Canada has been experiencing an opioid crisis for years, with over 52,000 deaths reported between 2016 and 20251. The most prevalent harms associated with this crisis are accidental overdoses, but infectious diseases are also a critical consideration for physicians providing care. Some of these diseases, such as skin abscesses, may be relatively straightforward to diagnose when clear symptoms and clinical signs are present. Others, such as infective endocarditis and spinal abscess, can pose a much greater diagnostic challenge.
Case example: Delayed diagnosis of an epidural abscess
A 47-year-old patient presents to a walk-in clinic complaining of thoracic back pain after a recent fall. Her medical history includes frequent visits to the emergency department and therapeutic use of methadone. Findings on physical examination include multiple skin abscesses on her arms and a low-grade fever. The doctor diagnoses a musculoskeletal cause to explain her back pain, prescribes an analgesic, and orders thoraco-lumbar spine X-rays.
The following day, the patient presents to the emergency department of a community hospital with back and abdominal pain. She has a temperature of 39.2°C and her white cell count is 21 x 109/l. The physician prescribes oral ciprofloxacin, documents musculoskeletal pain, and orders repeat blood work. At shift change, care transfers to a second physician who performs an incision and drainage of a lesion on the patient’s arm, and discharges her with a diagnosis of subcutaneous abscess.
The patient returns that evening, staggering, somnolent, and complaining of numbness in both legs. The physician on duty reaches the patient’s family doctor who shares that the patient currently uses intravenous fentanyl. The physician admits the patient and orders blood cultures. Both blood cultures are positive for Staphylococcus aureus. The patient now complains of weakness in her legs and difficulty voiding. The physician orders an urgent MRI, which reveals an epidural abscess with cord compression at T3, and the patient is referred for an urgent laminectomy. The patient is left with paraplegia and launches a legal action.

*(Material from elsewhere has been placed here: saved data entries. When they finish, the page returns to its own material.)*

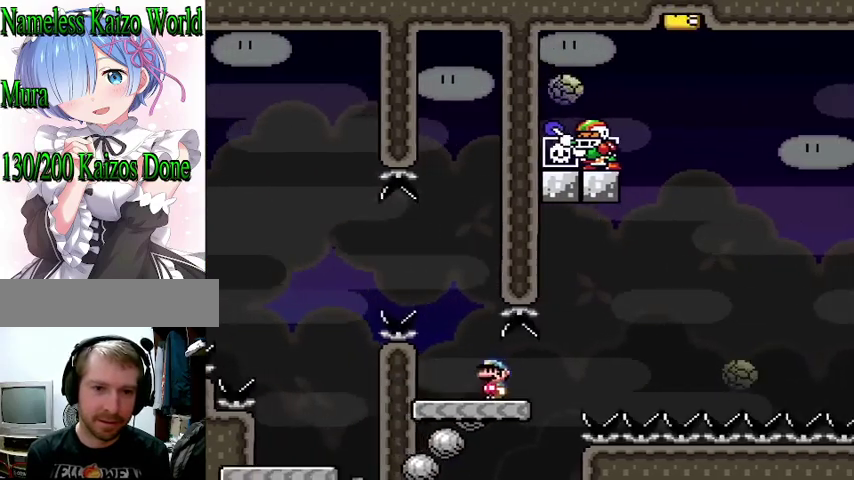
Gameplay with a controller (Nintendo layout); each line is a JSON object with the inputs held at the frame after it. "events" lists button and stick changes between this image and that frame as [ms after this image, input, new state], when the widget could be followed in between. Not read: L3 R3.
{"buttons": ["A", "X", "DPAD_RIGHT"], "events": [[67, "X", "down"], [133, "DPAD_RIGHT", "down"], [333, "A", "down"]]}
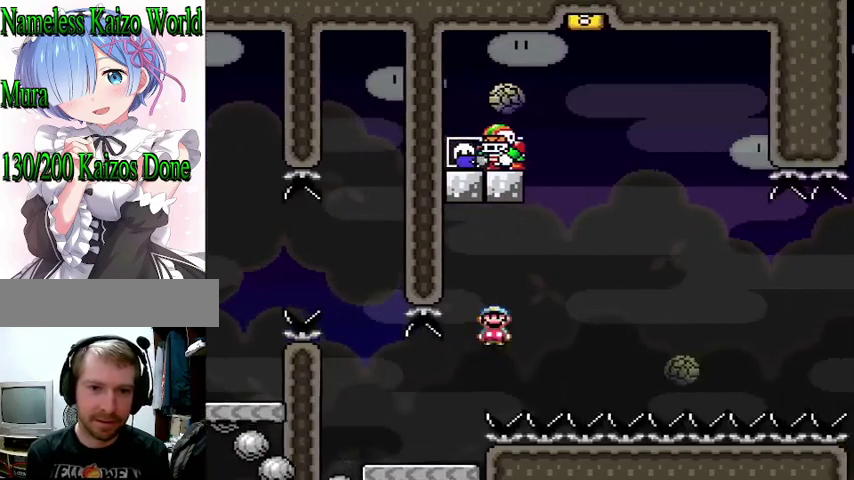
{"buttons": ["A", "X"], "events": [[500, "DPAD_RIGHT", "up"]]}
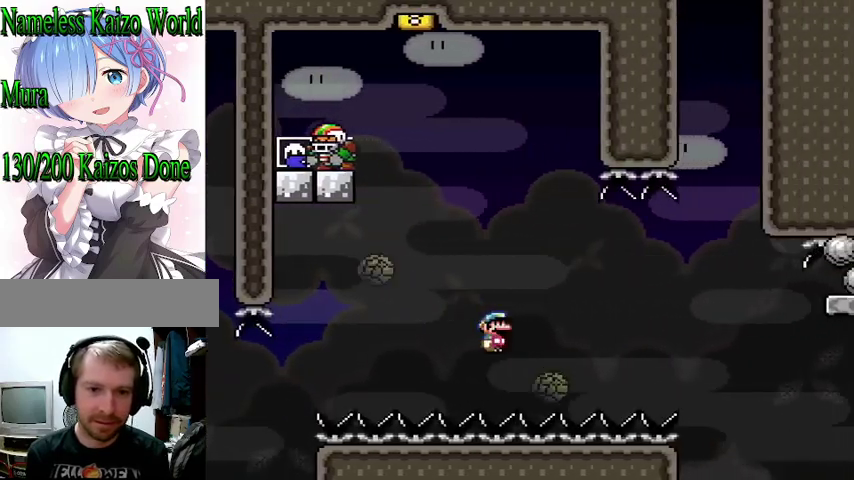
{"buttons": ["A", "X", "DPAD_LEFT"], "events": [[133, "DPAD_LEFT", "down"]]}
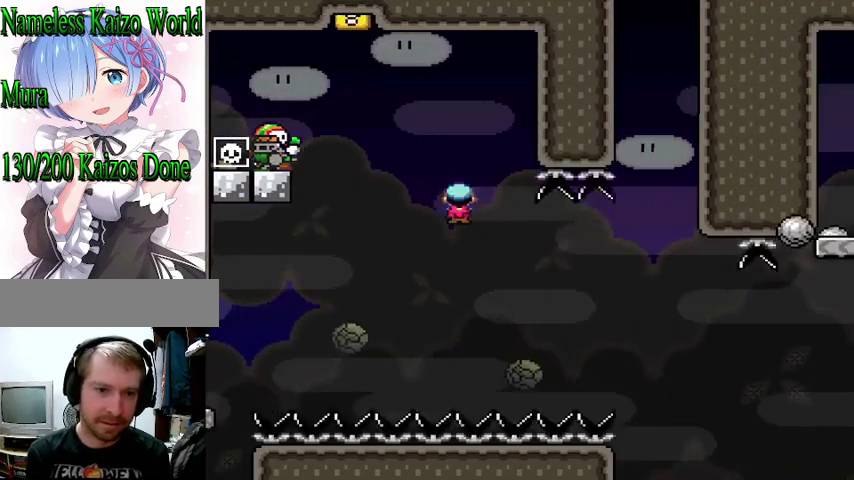
{"buttons": ["A", "X", "DPAD_RIGHT"], "events": [[167, "A", "up"], [333, "DPAD_RIGHT", "down"], [367, "A", "down"], [500, "DPAD_LEFT", "up"]]}
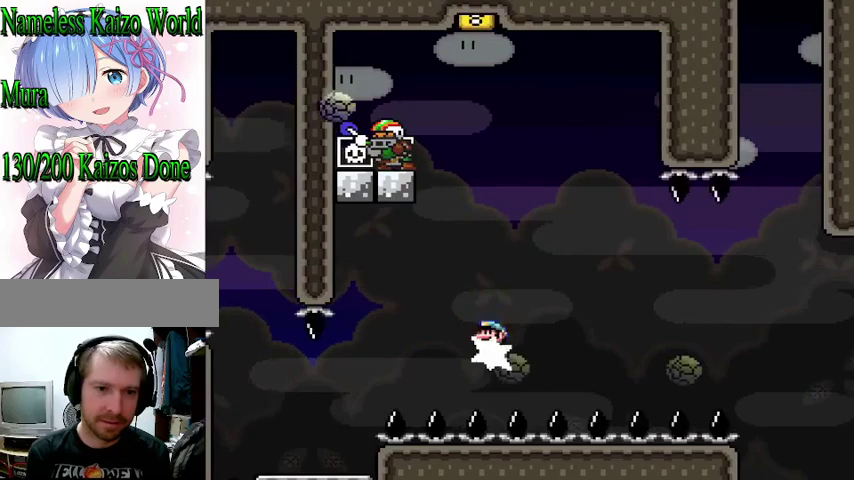
{"buttons": ["X", "DPAD_RIGHT"], "events": [[200, "DPAD_RIGHT", "up"], [267, "DPAD_LEFT", "down"], [400, "DPAD_LEFT", "up"], [433, "A", "up"], [500, "DPAD_RIGHT", "down"]]}
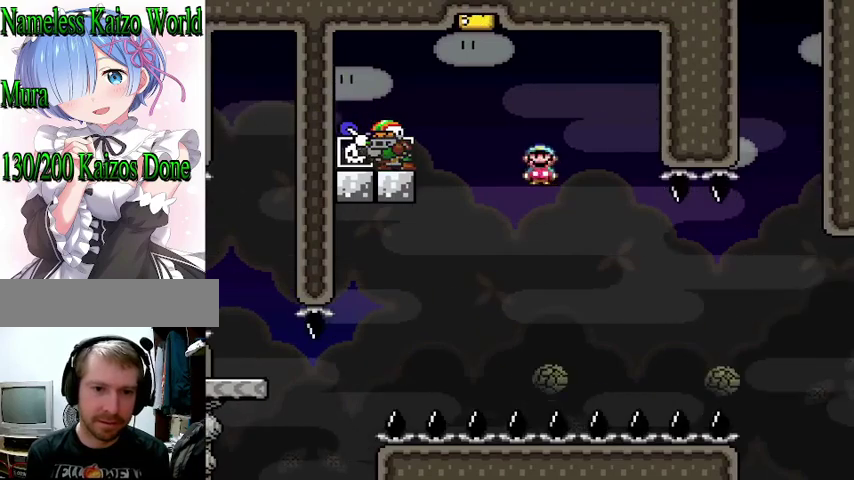
{"buttons": ["X"], "events": [[233, "DPAD_RIGHT", "up"], [333, "DPAD_LEFT", "down"], [467, "DPAD_LEFT", "up"]]}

In their review of the case, peer experts expressed concern about the absence of a documented neurological exam in the emergency department, and were critical of the first physician for a lack of clear differential diagnosis. Criticisms of the care in the first emergency visit focused on a lack of clear follow-up arrangements, inadequate discharge instructions, and poor documentation. CMPA settled on behalf of the physicians.
Diagnostic considerations
Infective endocarditis, discitis, and epidural abscesses are characterized by symptoms that may mimic more common conditions, and are well-known among physicians for being difficult to diagnose. If the patient is using intravenous drugs, diagnosis can be further complicated by social stigma, variability in terms of patient consent, and adherence to treatment and follow-up plans (e.g. being unable to afford medications, poor access to transportation for appointments).
A review of CMPA cases closed between 2015 and 2024 revealed nine medico-legal matters related to diagnostically challenging conditions associated with injecting drug users. Four involved spinal epidural abscess or infective discitis, two involved septic arthritis, two involved infective endocarditis, and one involved bacterial pneumonia. There were eight civil legal cases, four of which ended in a settlement and the other four of which were dismissed by the court.
Diagnostic difficulties resulting from lost situational awareness, complex patient social circumstances, and communication breakdowns were prominent in these cases, and have a particular relevance when treating patients who use intravenous drugs.
Risk management strategies
When managing patients with a history of substance use disorder, be aware of how cognitive biases can narrow diagnostic inquiry, and be on the lookout for indicators of increasingly prevalent rare infections in patients with a history of IDU. Some additional risk management strategies of relevance to the diagnostic challenges observed during this review include:
- Consider the use of structured tools at handover to communicate management plans, including monitoring and risk of deterioration, to facilitate team situational awareness.
- Be aware of repeat presentations to the emergency department and the presence of worsening symptoms that can provide an indicator of a condition that has been overlooked. Biases toward this patient population can also influence diagnostic reasoning. Recognizing these can motivate the caregivers to reconsider the differential diagnosis.
- Consider seeking a collateral history from family members or other care providers when collecting crucial information directly from the patient is not reasonably possible.
The bottom line
The opioid crisis has been associated with an increasing prevalence of serious infections related to intravenous drug use. These conditions can be diagnostically challenging, and many of the affected patients are vulnerable to stigma and bias. Factors contributing to diagnostic error in these cases include breakdowns in team communication, loss of situational awareness, and inadequate physical examination.